If this article has tags, the automated tagging pipeline is working properly.

Bonus: Automating Meta Descriptions

Since the tagging mechanism has stabilized, I also started generating the HTML <meta name="description"> at the same time.

What is a meta description?

It is a summary of an article shown in search results or when shared on social media. It is important for SEO; Google search results display up to about 120 Japanese characters.

Usually, one either writes these manually every time or mechanically clips the beginning of the article—both are suboptimal. Manual writing is a chore, and clipping often includes headers like "## Introduction" or cuts off sentences mid-flow.

Generating Tags and Description in One API Call

I simply added, "Also, create a summary of under 120 characters" to my tagging prompt.

{
  "tags": ["tech", "ai", "gemini", "github-actions"],
  "new_tags": {},
  "description": "The 'granularity' and 'reconciliation' in blog tagging...",
  "reasoning": "..."
}

The number of API calls doesn't increase.
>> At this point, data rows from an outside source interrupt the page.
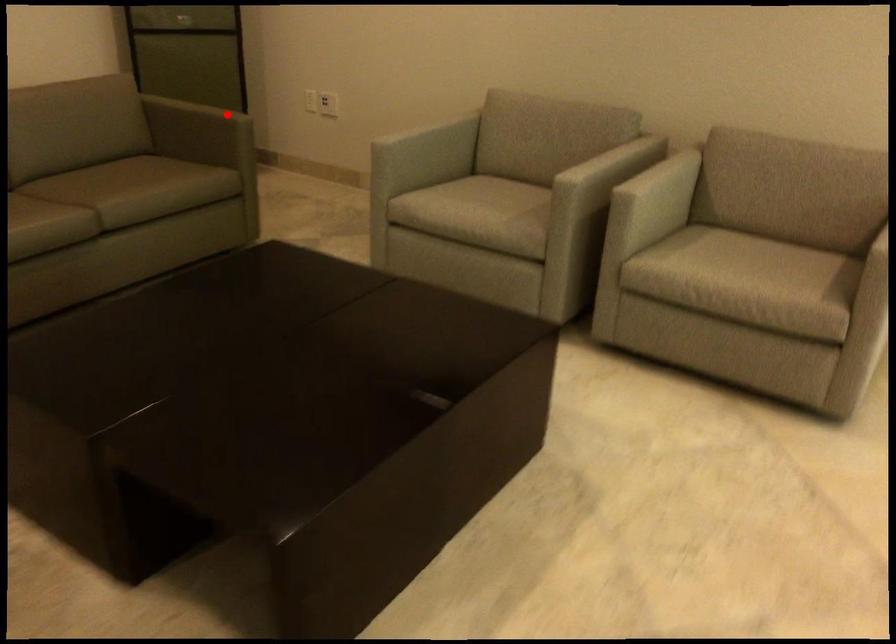
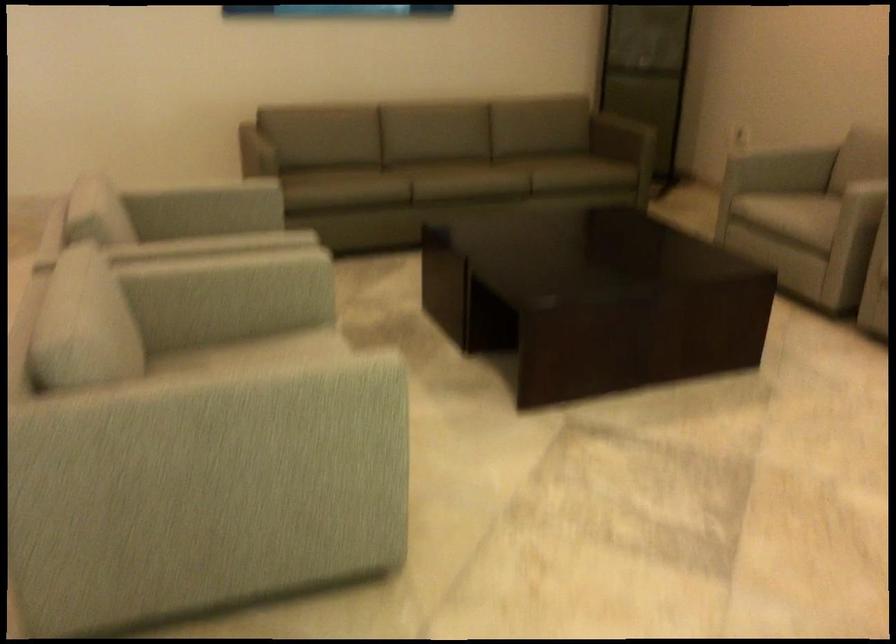
Question: I am providing you with two images of the same scene from different viewpoints. A red point is shown in image1. For the corresponding object point in image2, is it positioned nearer or farther from the camera?

Choices:
 (A) Nearer
 (B) Farther

Answer: (B)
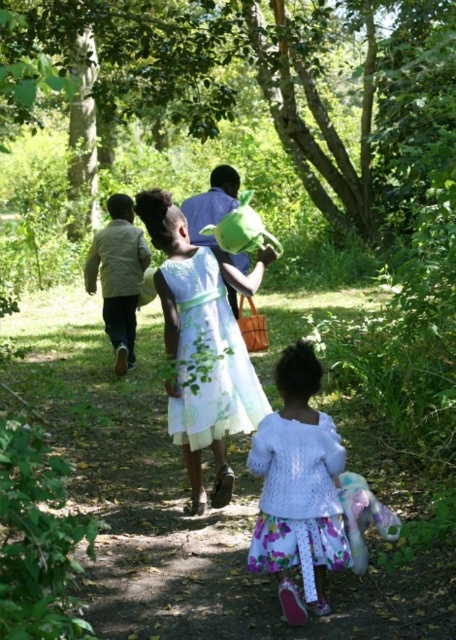
You are a photographer standing in the forest and want to take a photo of the green leafy trees at center and the light green fabric dress at center. If your camera has a depth of field that can focus on objects within 20 feet of each other, will both subjects be in focus?

The distance between the green leafy trees at center and the light green fabric dress at center is 22.05 feet. Since this exceeds the camera sensor depth of field range of 20 feet, only one of the subjects will be in focus at a time.

You are a photographer trying to capture a photo of the light green fabric dress at center without the green leafy trees at center blocking the view. Based on their positions, is it possible to frame the shot so that the dress is visible without the trees obstructing it?

The green leafy trees at center are above the light green fabric dress at center, so if you lower your camera angle or move to a position where the trees are out of the frame above, you can capture the dress without obstruction.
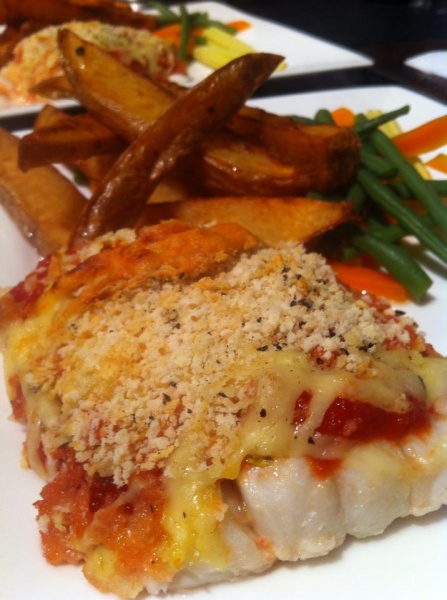
Where is `plate`? This screenshot has height=600, width=447. plate is located at coordinates (391, 570).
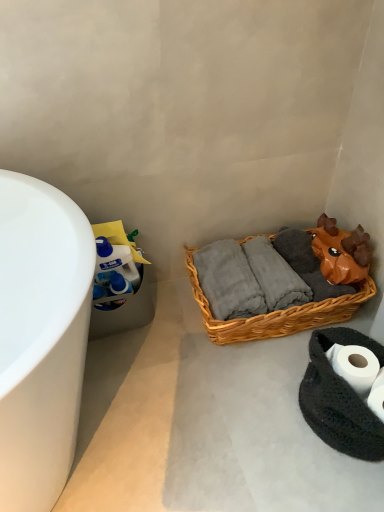
Question: Is there a large distance between black knitted rug at lower right and white matte toilet paper at lower right?

Choices:
 (A) yes
 (B) no

Answer: (B)

Question: Can you confirm if black knitted rug at lower right is taller than white matte toilet paper at lower right?

Choices:
 (A) yes
 (B) no

Answer: (A)

Question: Does black knitted rug at lower right appear on the left side of white matte toilet paper at lower right?

Choices:
 (A) yes
 (B) no

Answer: (B)

Question: From a real-world perspective, is black knitted rug at lower right positioned over white matte toilet paper at lower right based on gravity?

Choices:
 (A) yes
 (B) no

Answer: (B)

Question: Is black knitted rug at lower right smaller than white matte toilet paper at lower right?

Choices:
 (A) yes
 (B) no

Answer: (B)

Question: Is white matte toilet paper at lower right inside or outside of black knitted rug at lower right?

Choices:
 (A) outside
 (B) inside

Answer: (B)

Question: Considering the positions of point (352, 372) and point (334, 416), is point (352, 372) closer or farther from the camera than point (334, 416)?

Choices:
 (A) closer
 (B) farther

Answer: (A)

Question: Is white matte toilet paper at lower right taller or shorter than black knitted rug at lower right?

Choices:
 (A) tall
 (B) short

Answer: (B)

Question: Visually, is white matte toilet paper at lower right positioned to the left or to the right of black knitted rug at lower right?

Choices:
 (A) left
 (B) right

Answer: (A)

Question: Does point (349, 376) appear closer or farther from the camera than point (221, 340)?

Choices:
 (A) closer
 (B) farther

Answer: (A)

Question: Looking at their shapes, would you say white matte toilet paper at lower right is wider or thinner than woven brown basket at center?

Choices:
 (A) wide
 (B) thin

Answer: (B)

Question: Relative to woven brown basket at center, is white matte toilet paper at lower right in front or behind?

Choices:
 (A) behind
 (B) front

Answer: (B)

Question: In terms of height, does white matte toilet paper at lower right look taller or shorter compared to woven brown basket at center?

Choices:
 (A) short
 (B) tall

Answer: (A)

Question: From the image's perspective, relative to white matte toilet paper at lower right, is black knitted rug at lower right above or below?

Choices:
 (A) below
 (B) above

Answer: (A)

Question: From a real-world perspective, relative to white matte toilet paper at lower right, is black knitted rug at lower right vertically above or below?

Choices:
 (A) below
 (B) above

Answer: (A)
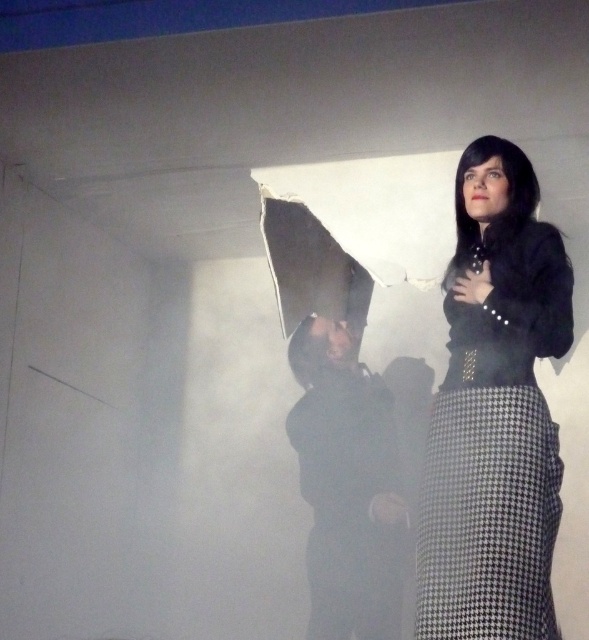
You are a photographer trying to focus on the black textured skirt at center and the black matte jacket at center in the image. Which object should you adjust your camera focus to first if you want to capture both in a single sharp image?

The black textured skirt at center is closer to the viewer than the black matte jacket at center. To capture both in a single sharp image, you should focus on the black textured skirt at center first, as it is closer, and the jacket will fall into focus due to the depth of field.

You are standing in the scene and want to reach the point at coordinates point (515,339). Given that your arm can reach up to 2.5 feet, can you touch the point without moving your feet?

The distance of point (515,339) from viewer is 8.15 feet, so no, you cannot touch it with your arm since it is farther than your reach.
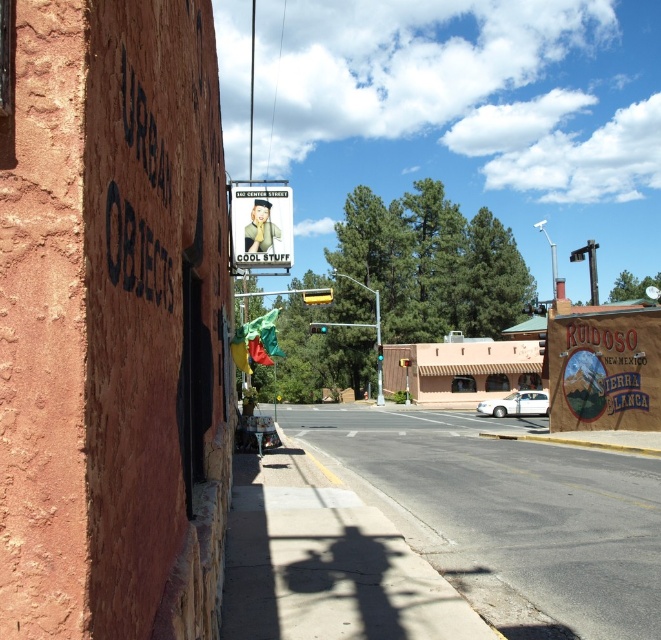
Between matte brown signboard at right and matte plastic sign at upper center, which one appears on the left side from the viewer's perspective?

matte plastic sign at upper center

Who is positioned more to the right, matte brown signboard at right or matte plastic sign at upper center?

matte brown signboard at right is more to the right.

Find the location of `matte brown signboard at right`. matte brown signboard at right is located at coordinates (603, 369).

Where is `matte brown signboard at right`? This screenshot has height=640, width=661. matte brown signboard at right is located at coordinates (603, 369).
Since I was already passing the full text for tag suggestions, adding a summary incurs zero additional cost and does not consume more of the free tier's RPD.

Respecting Manual Descriptions

If a description already exists in the frontmatter, it is not overwritten. Since there are cases where a manually written summary is better, the AI is designed to fill in the blank only when it's empty.

Summary

  • Created an AI tagging script (tags.ts) using the Gemini API.
  • Implemented granularity rules, reconciliation, Japanese label generation, and validation with retries.
  • Integrated it into the GitHub Actions translation pipeline, consolidating everything into a single commit.
  • Automatically generate the meta description in the same API call as tagging (zero additional cost).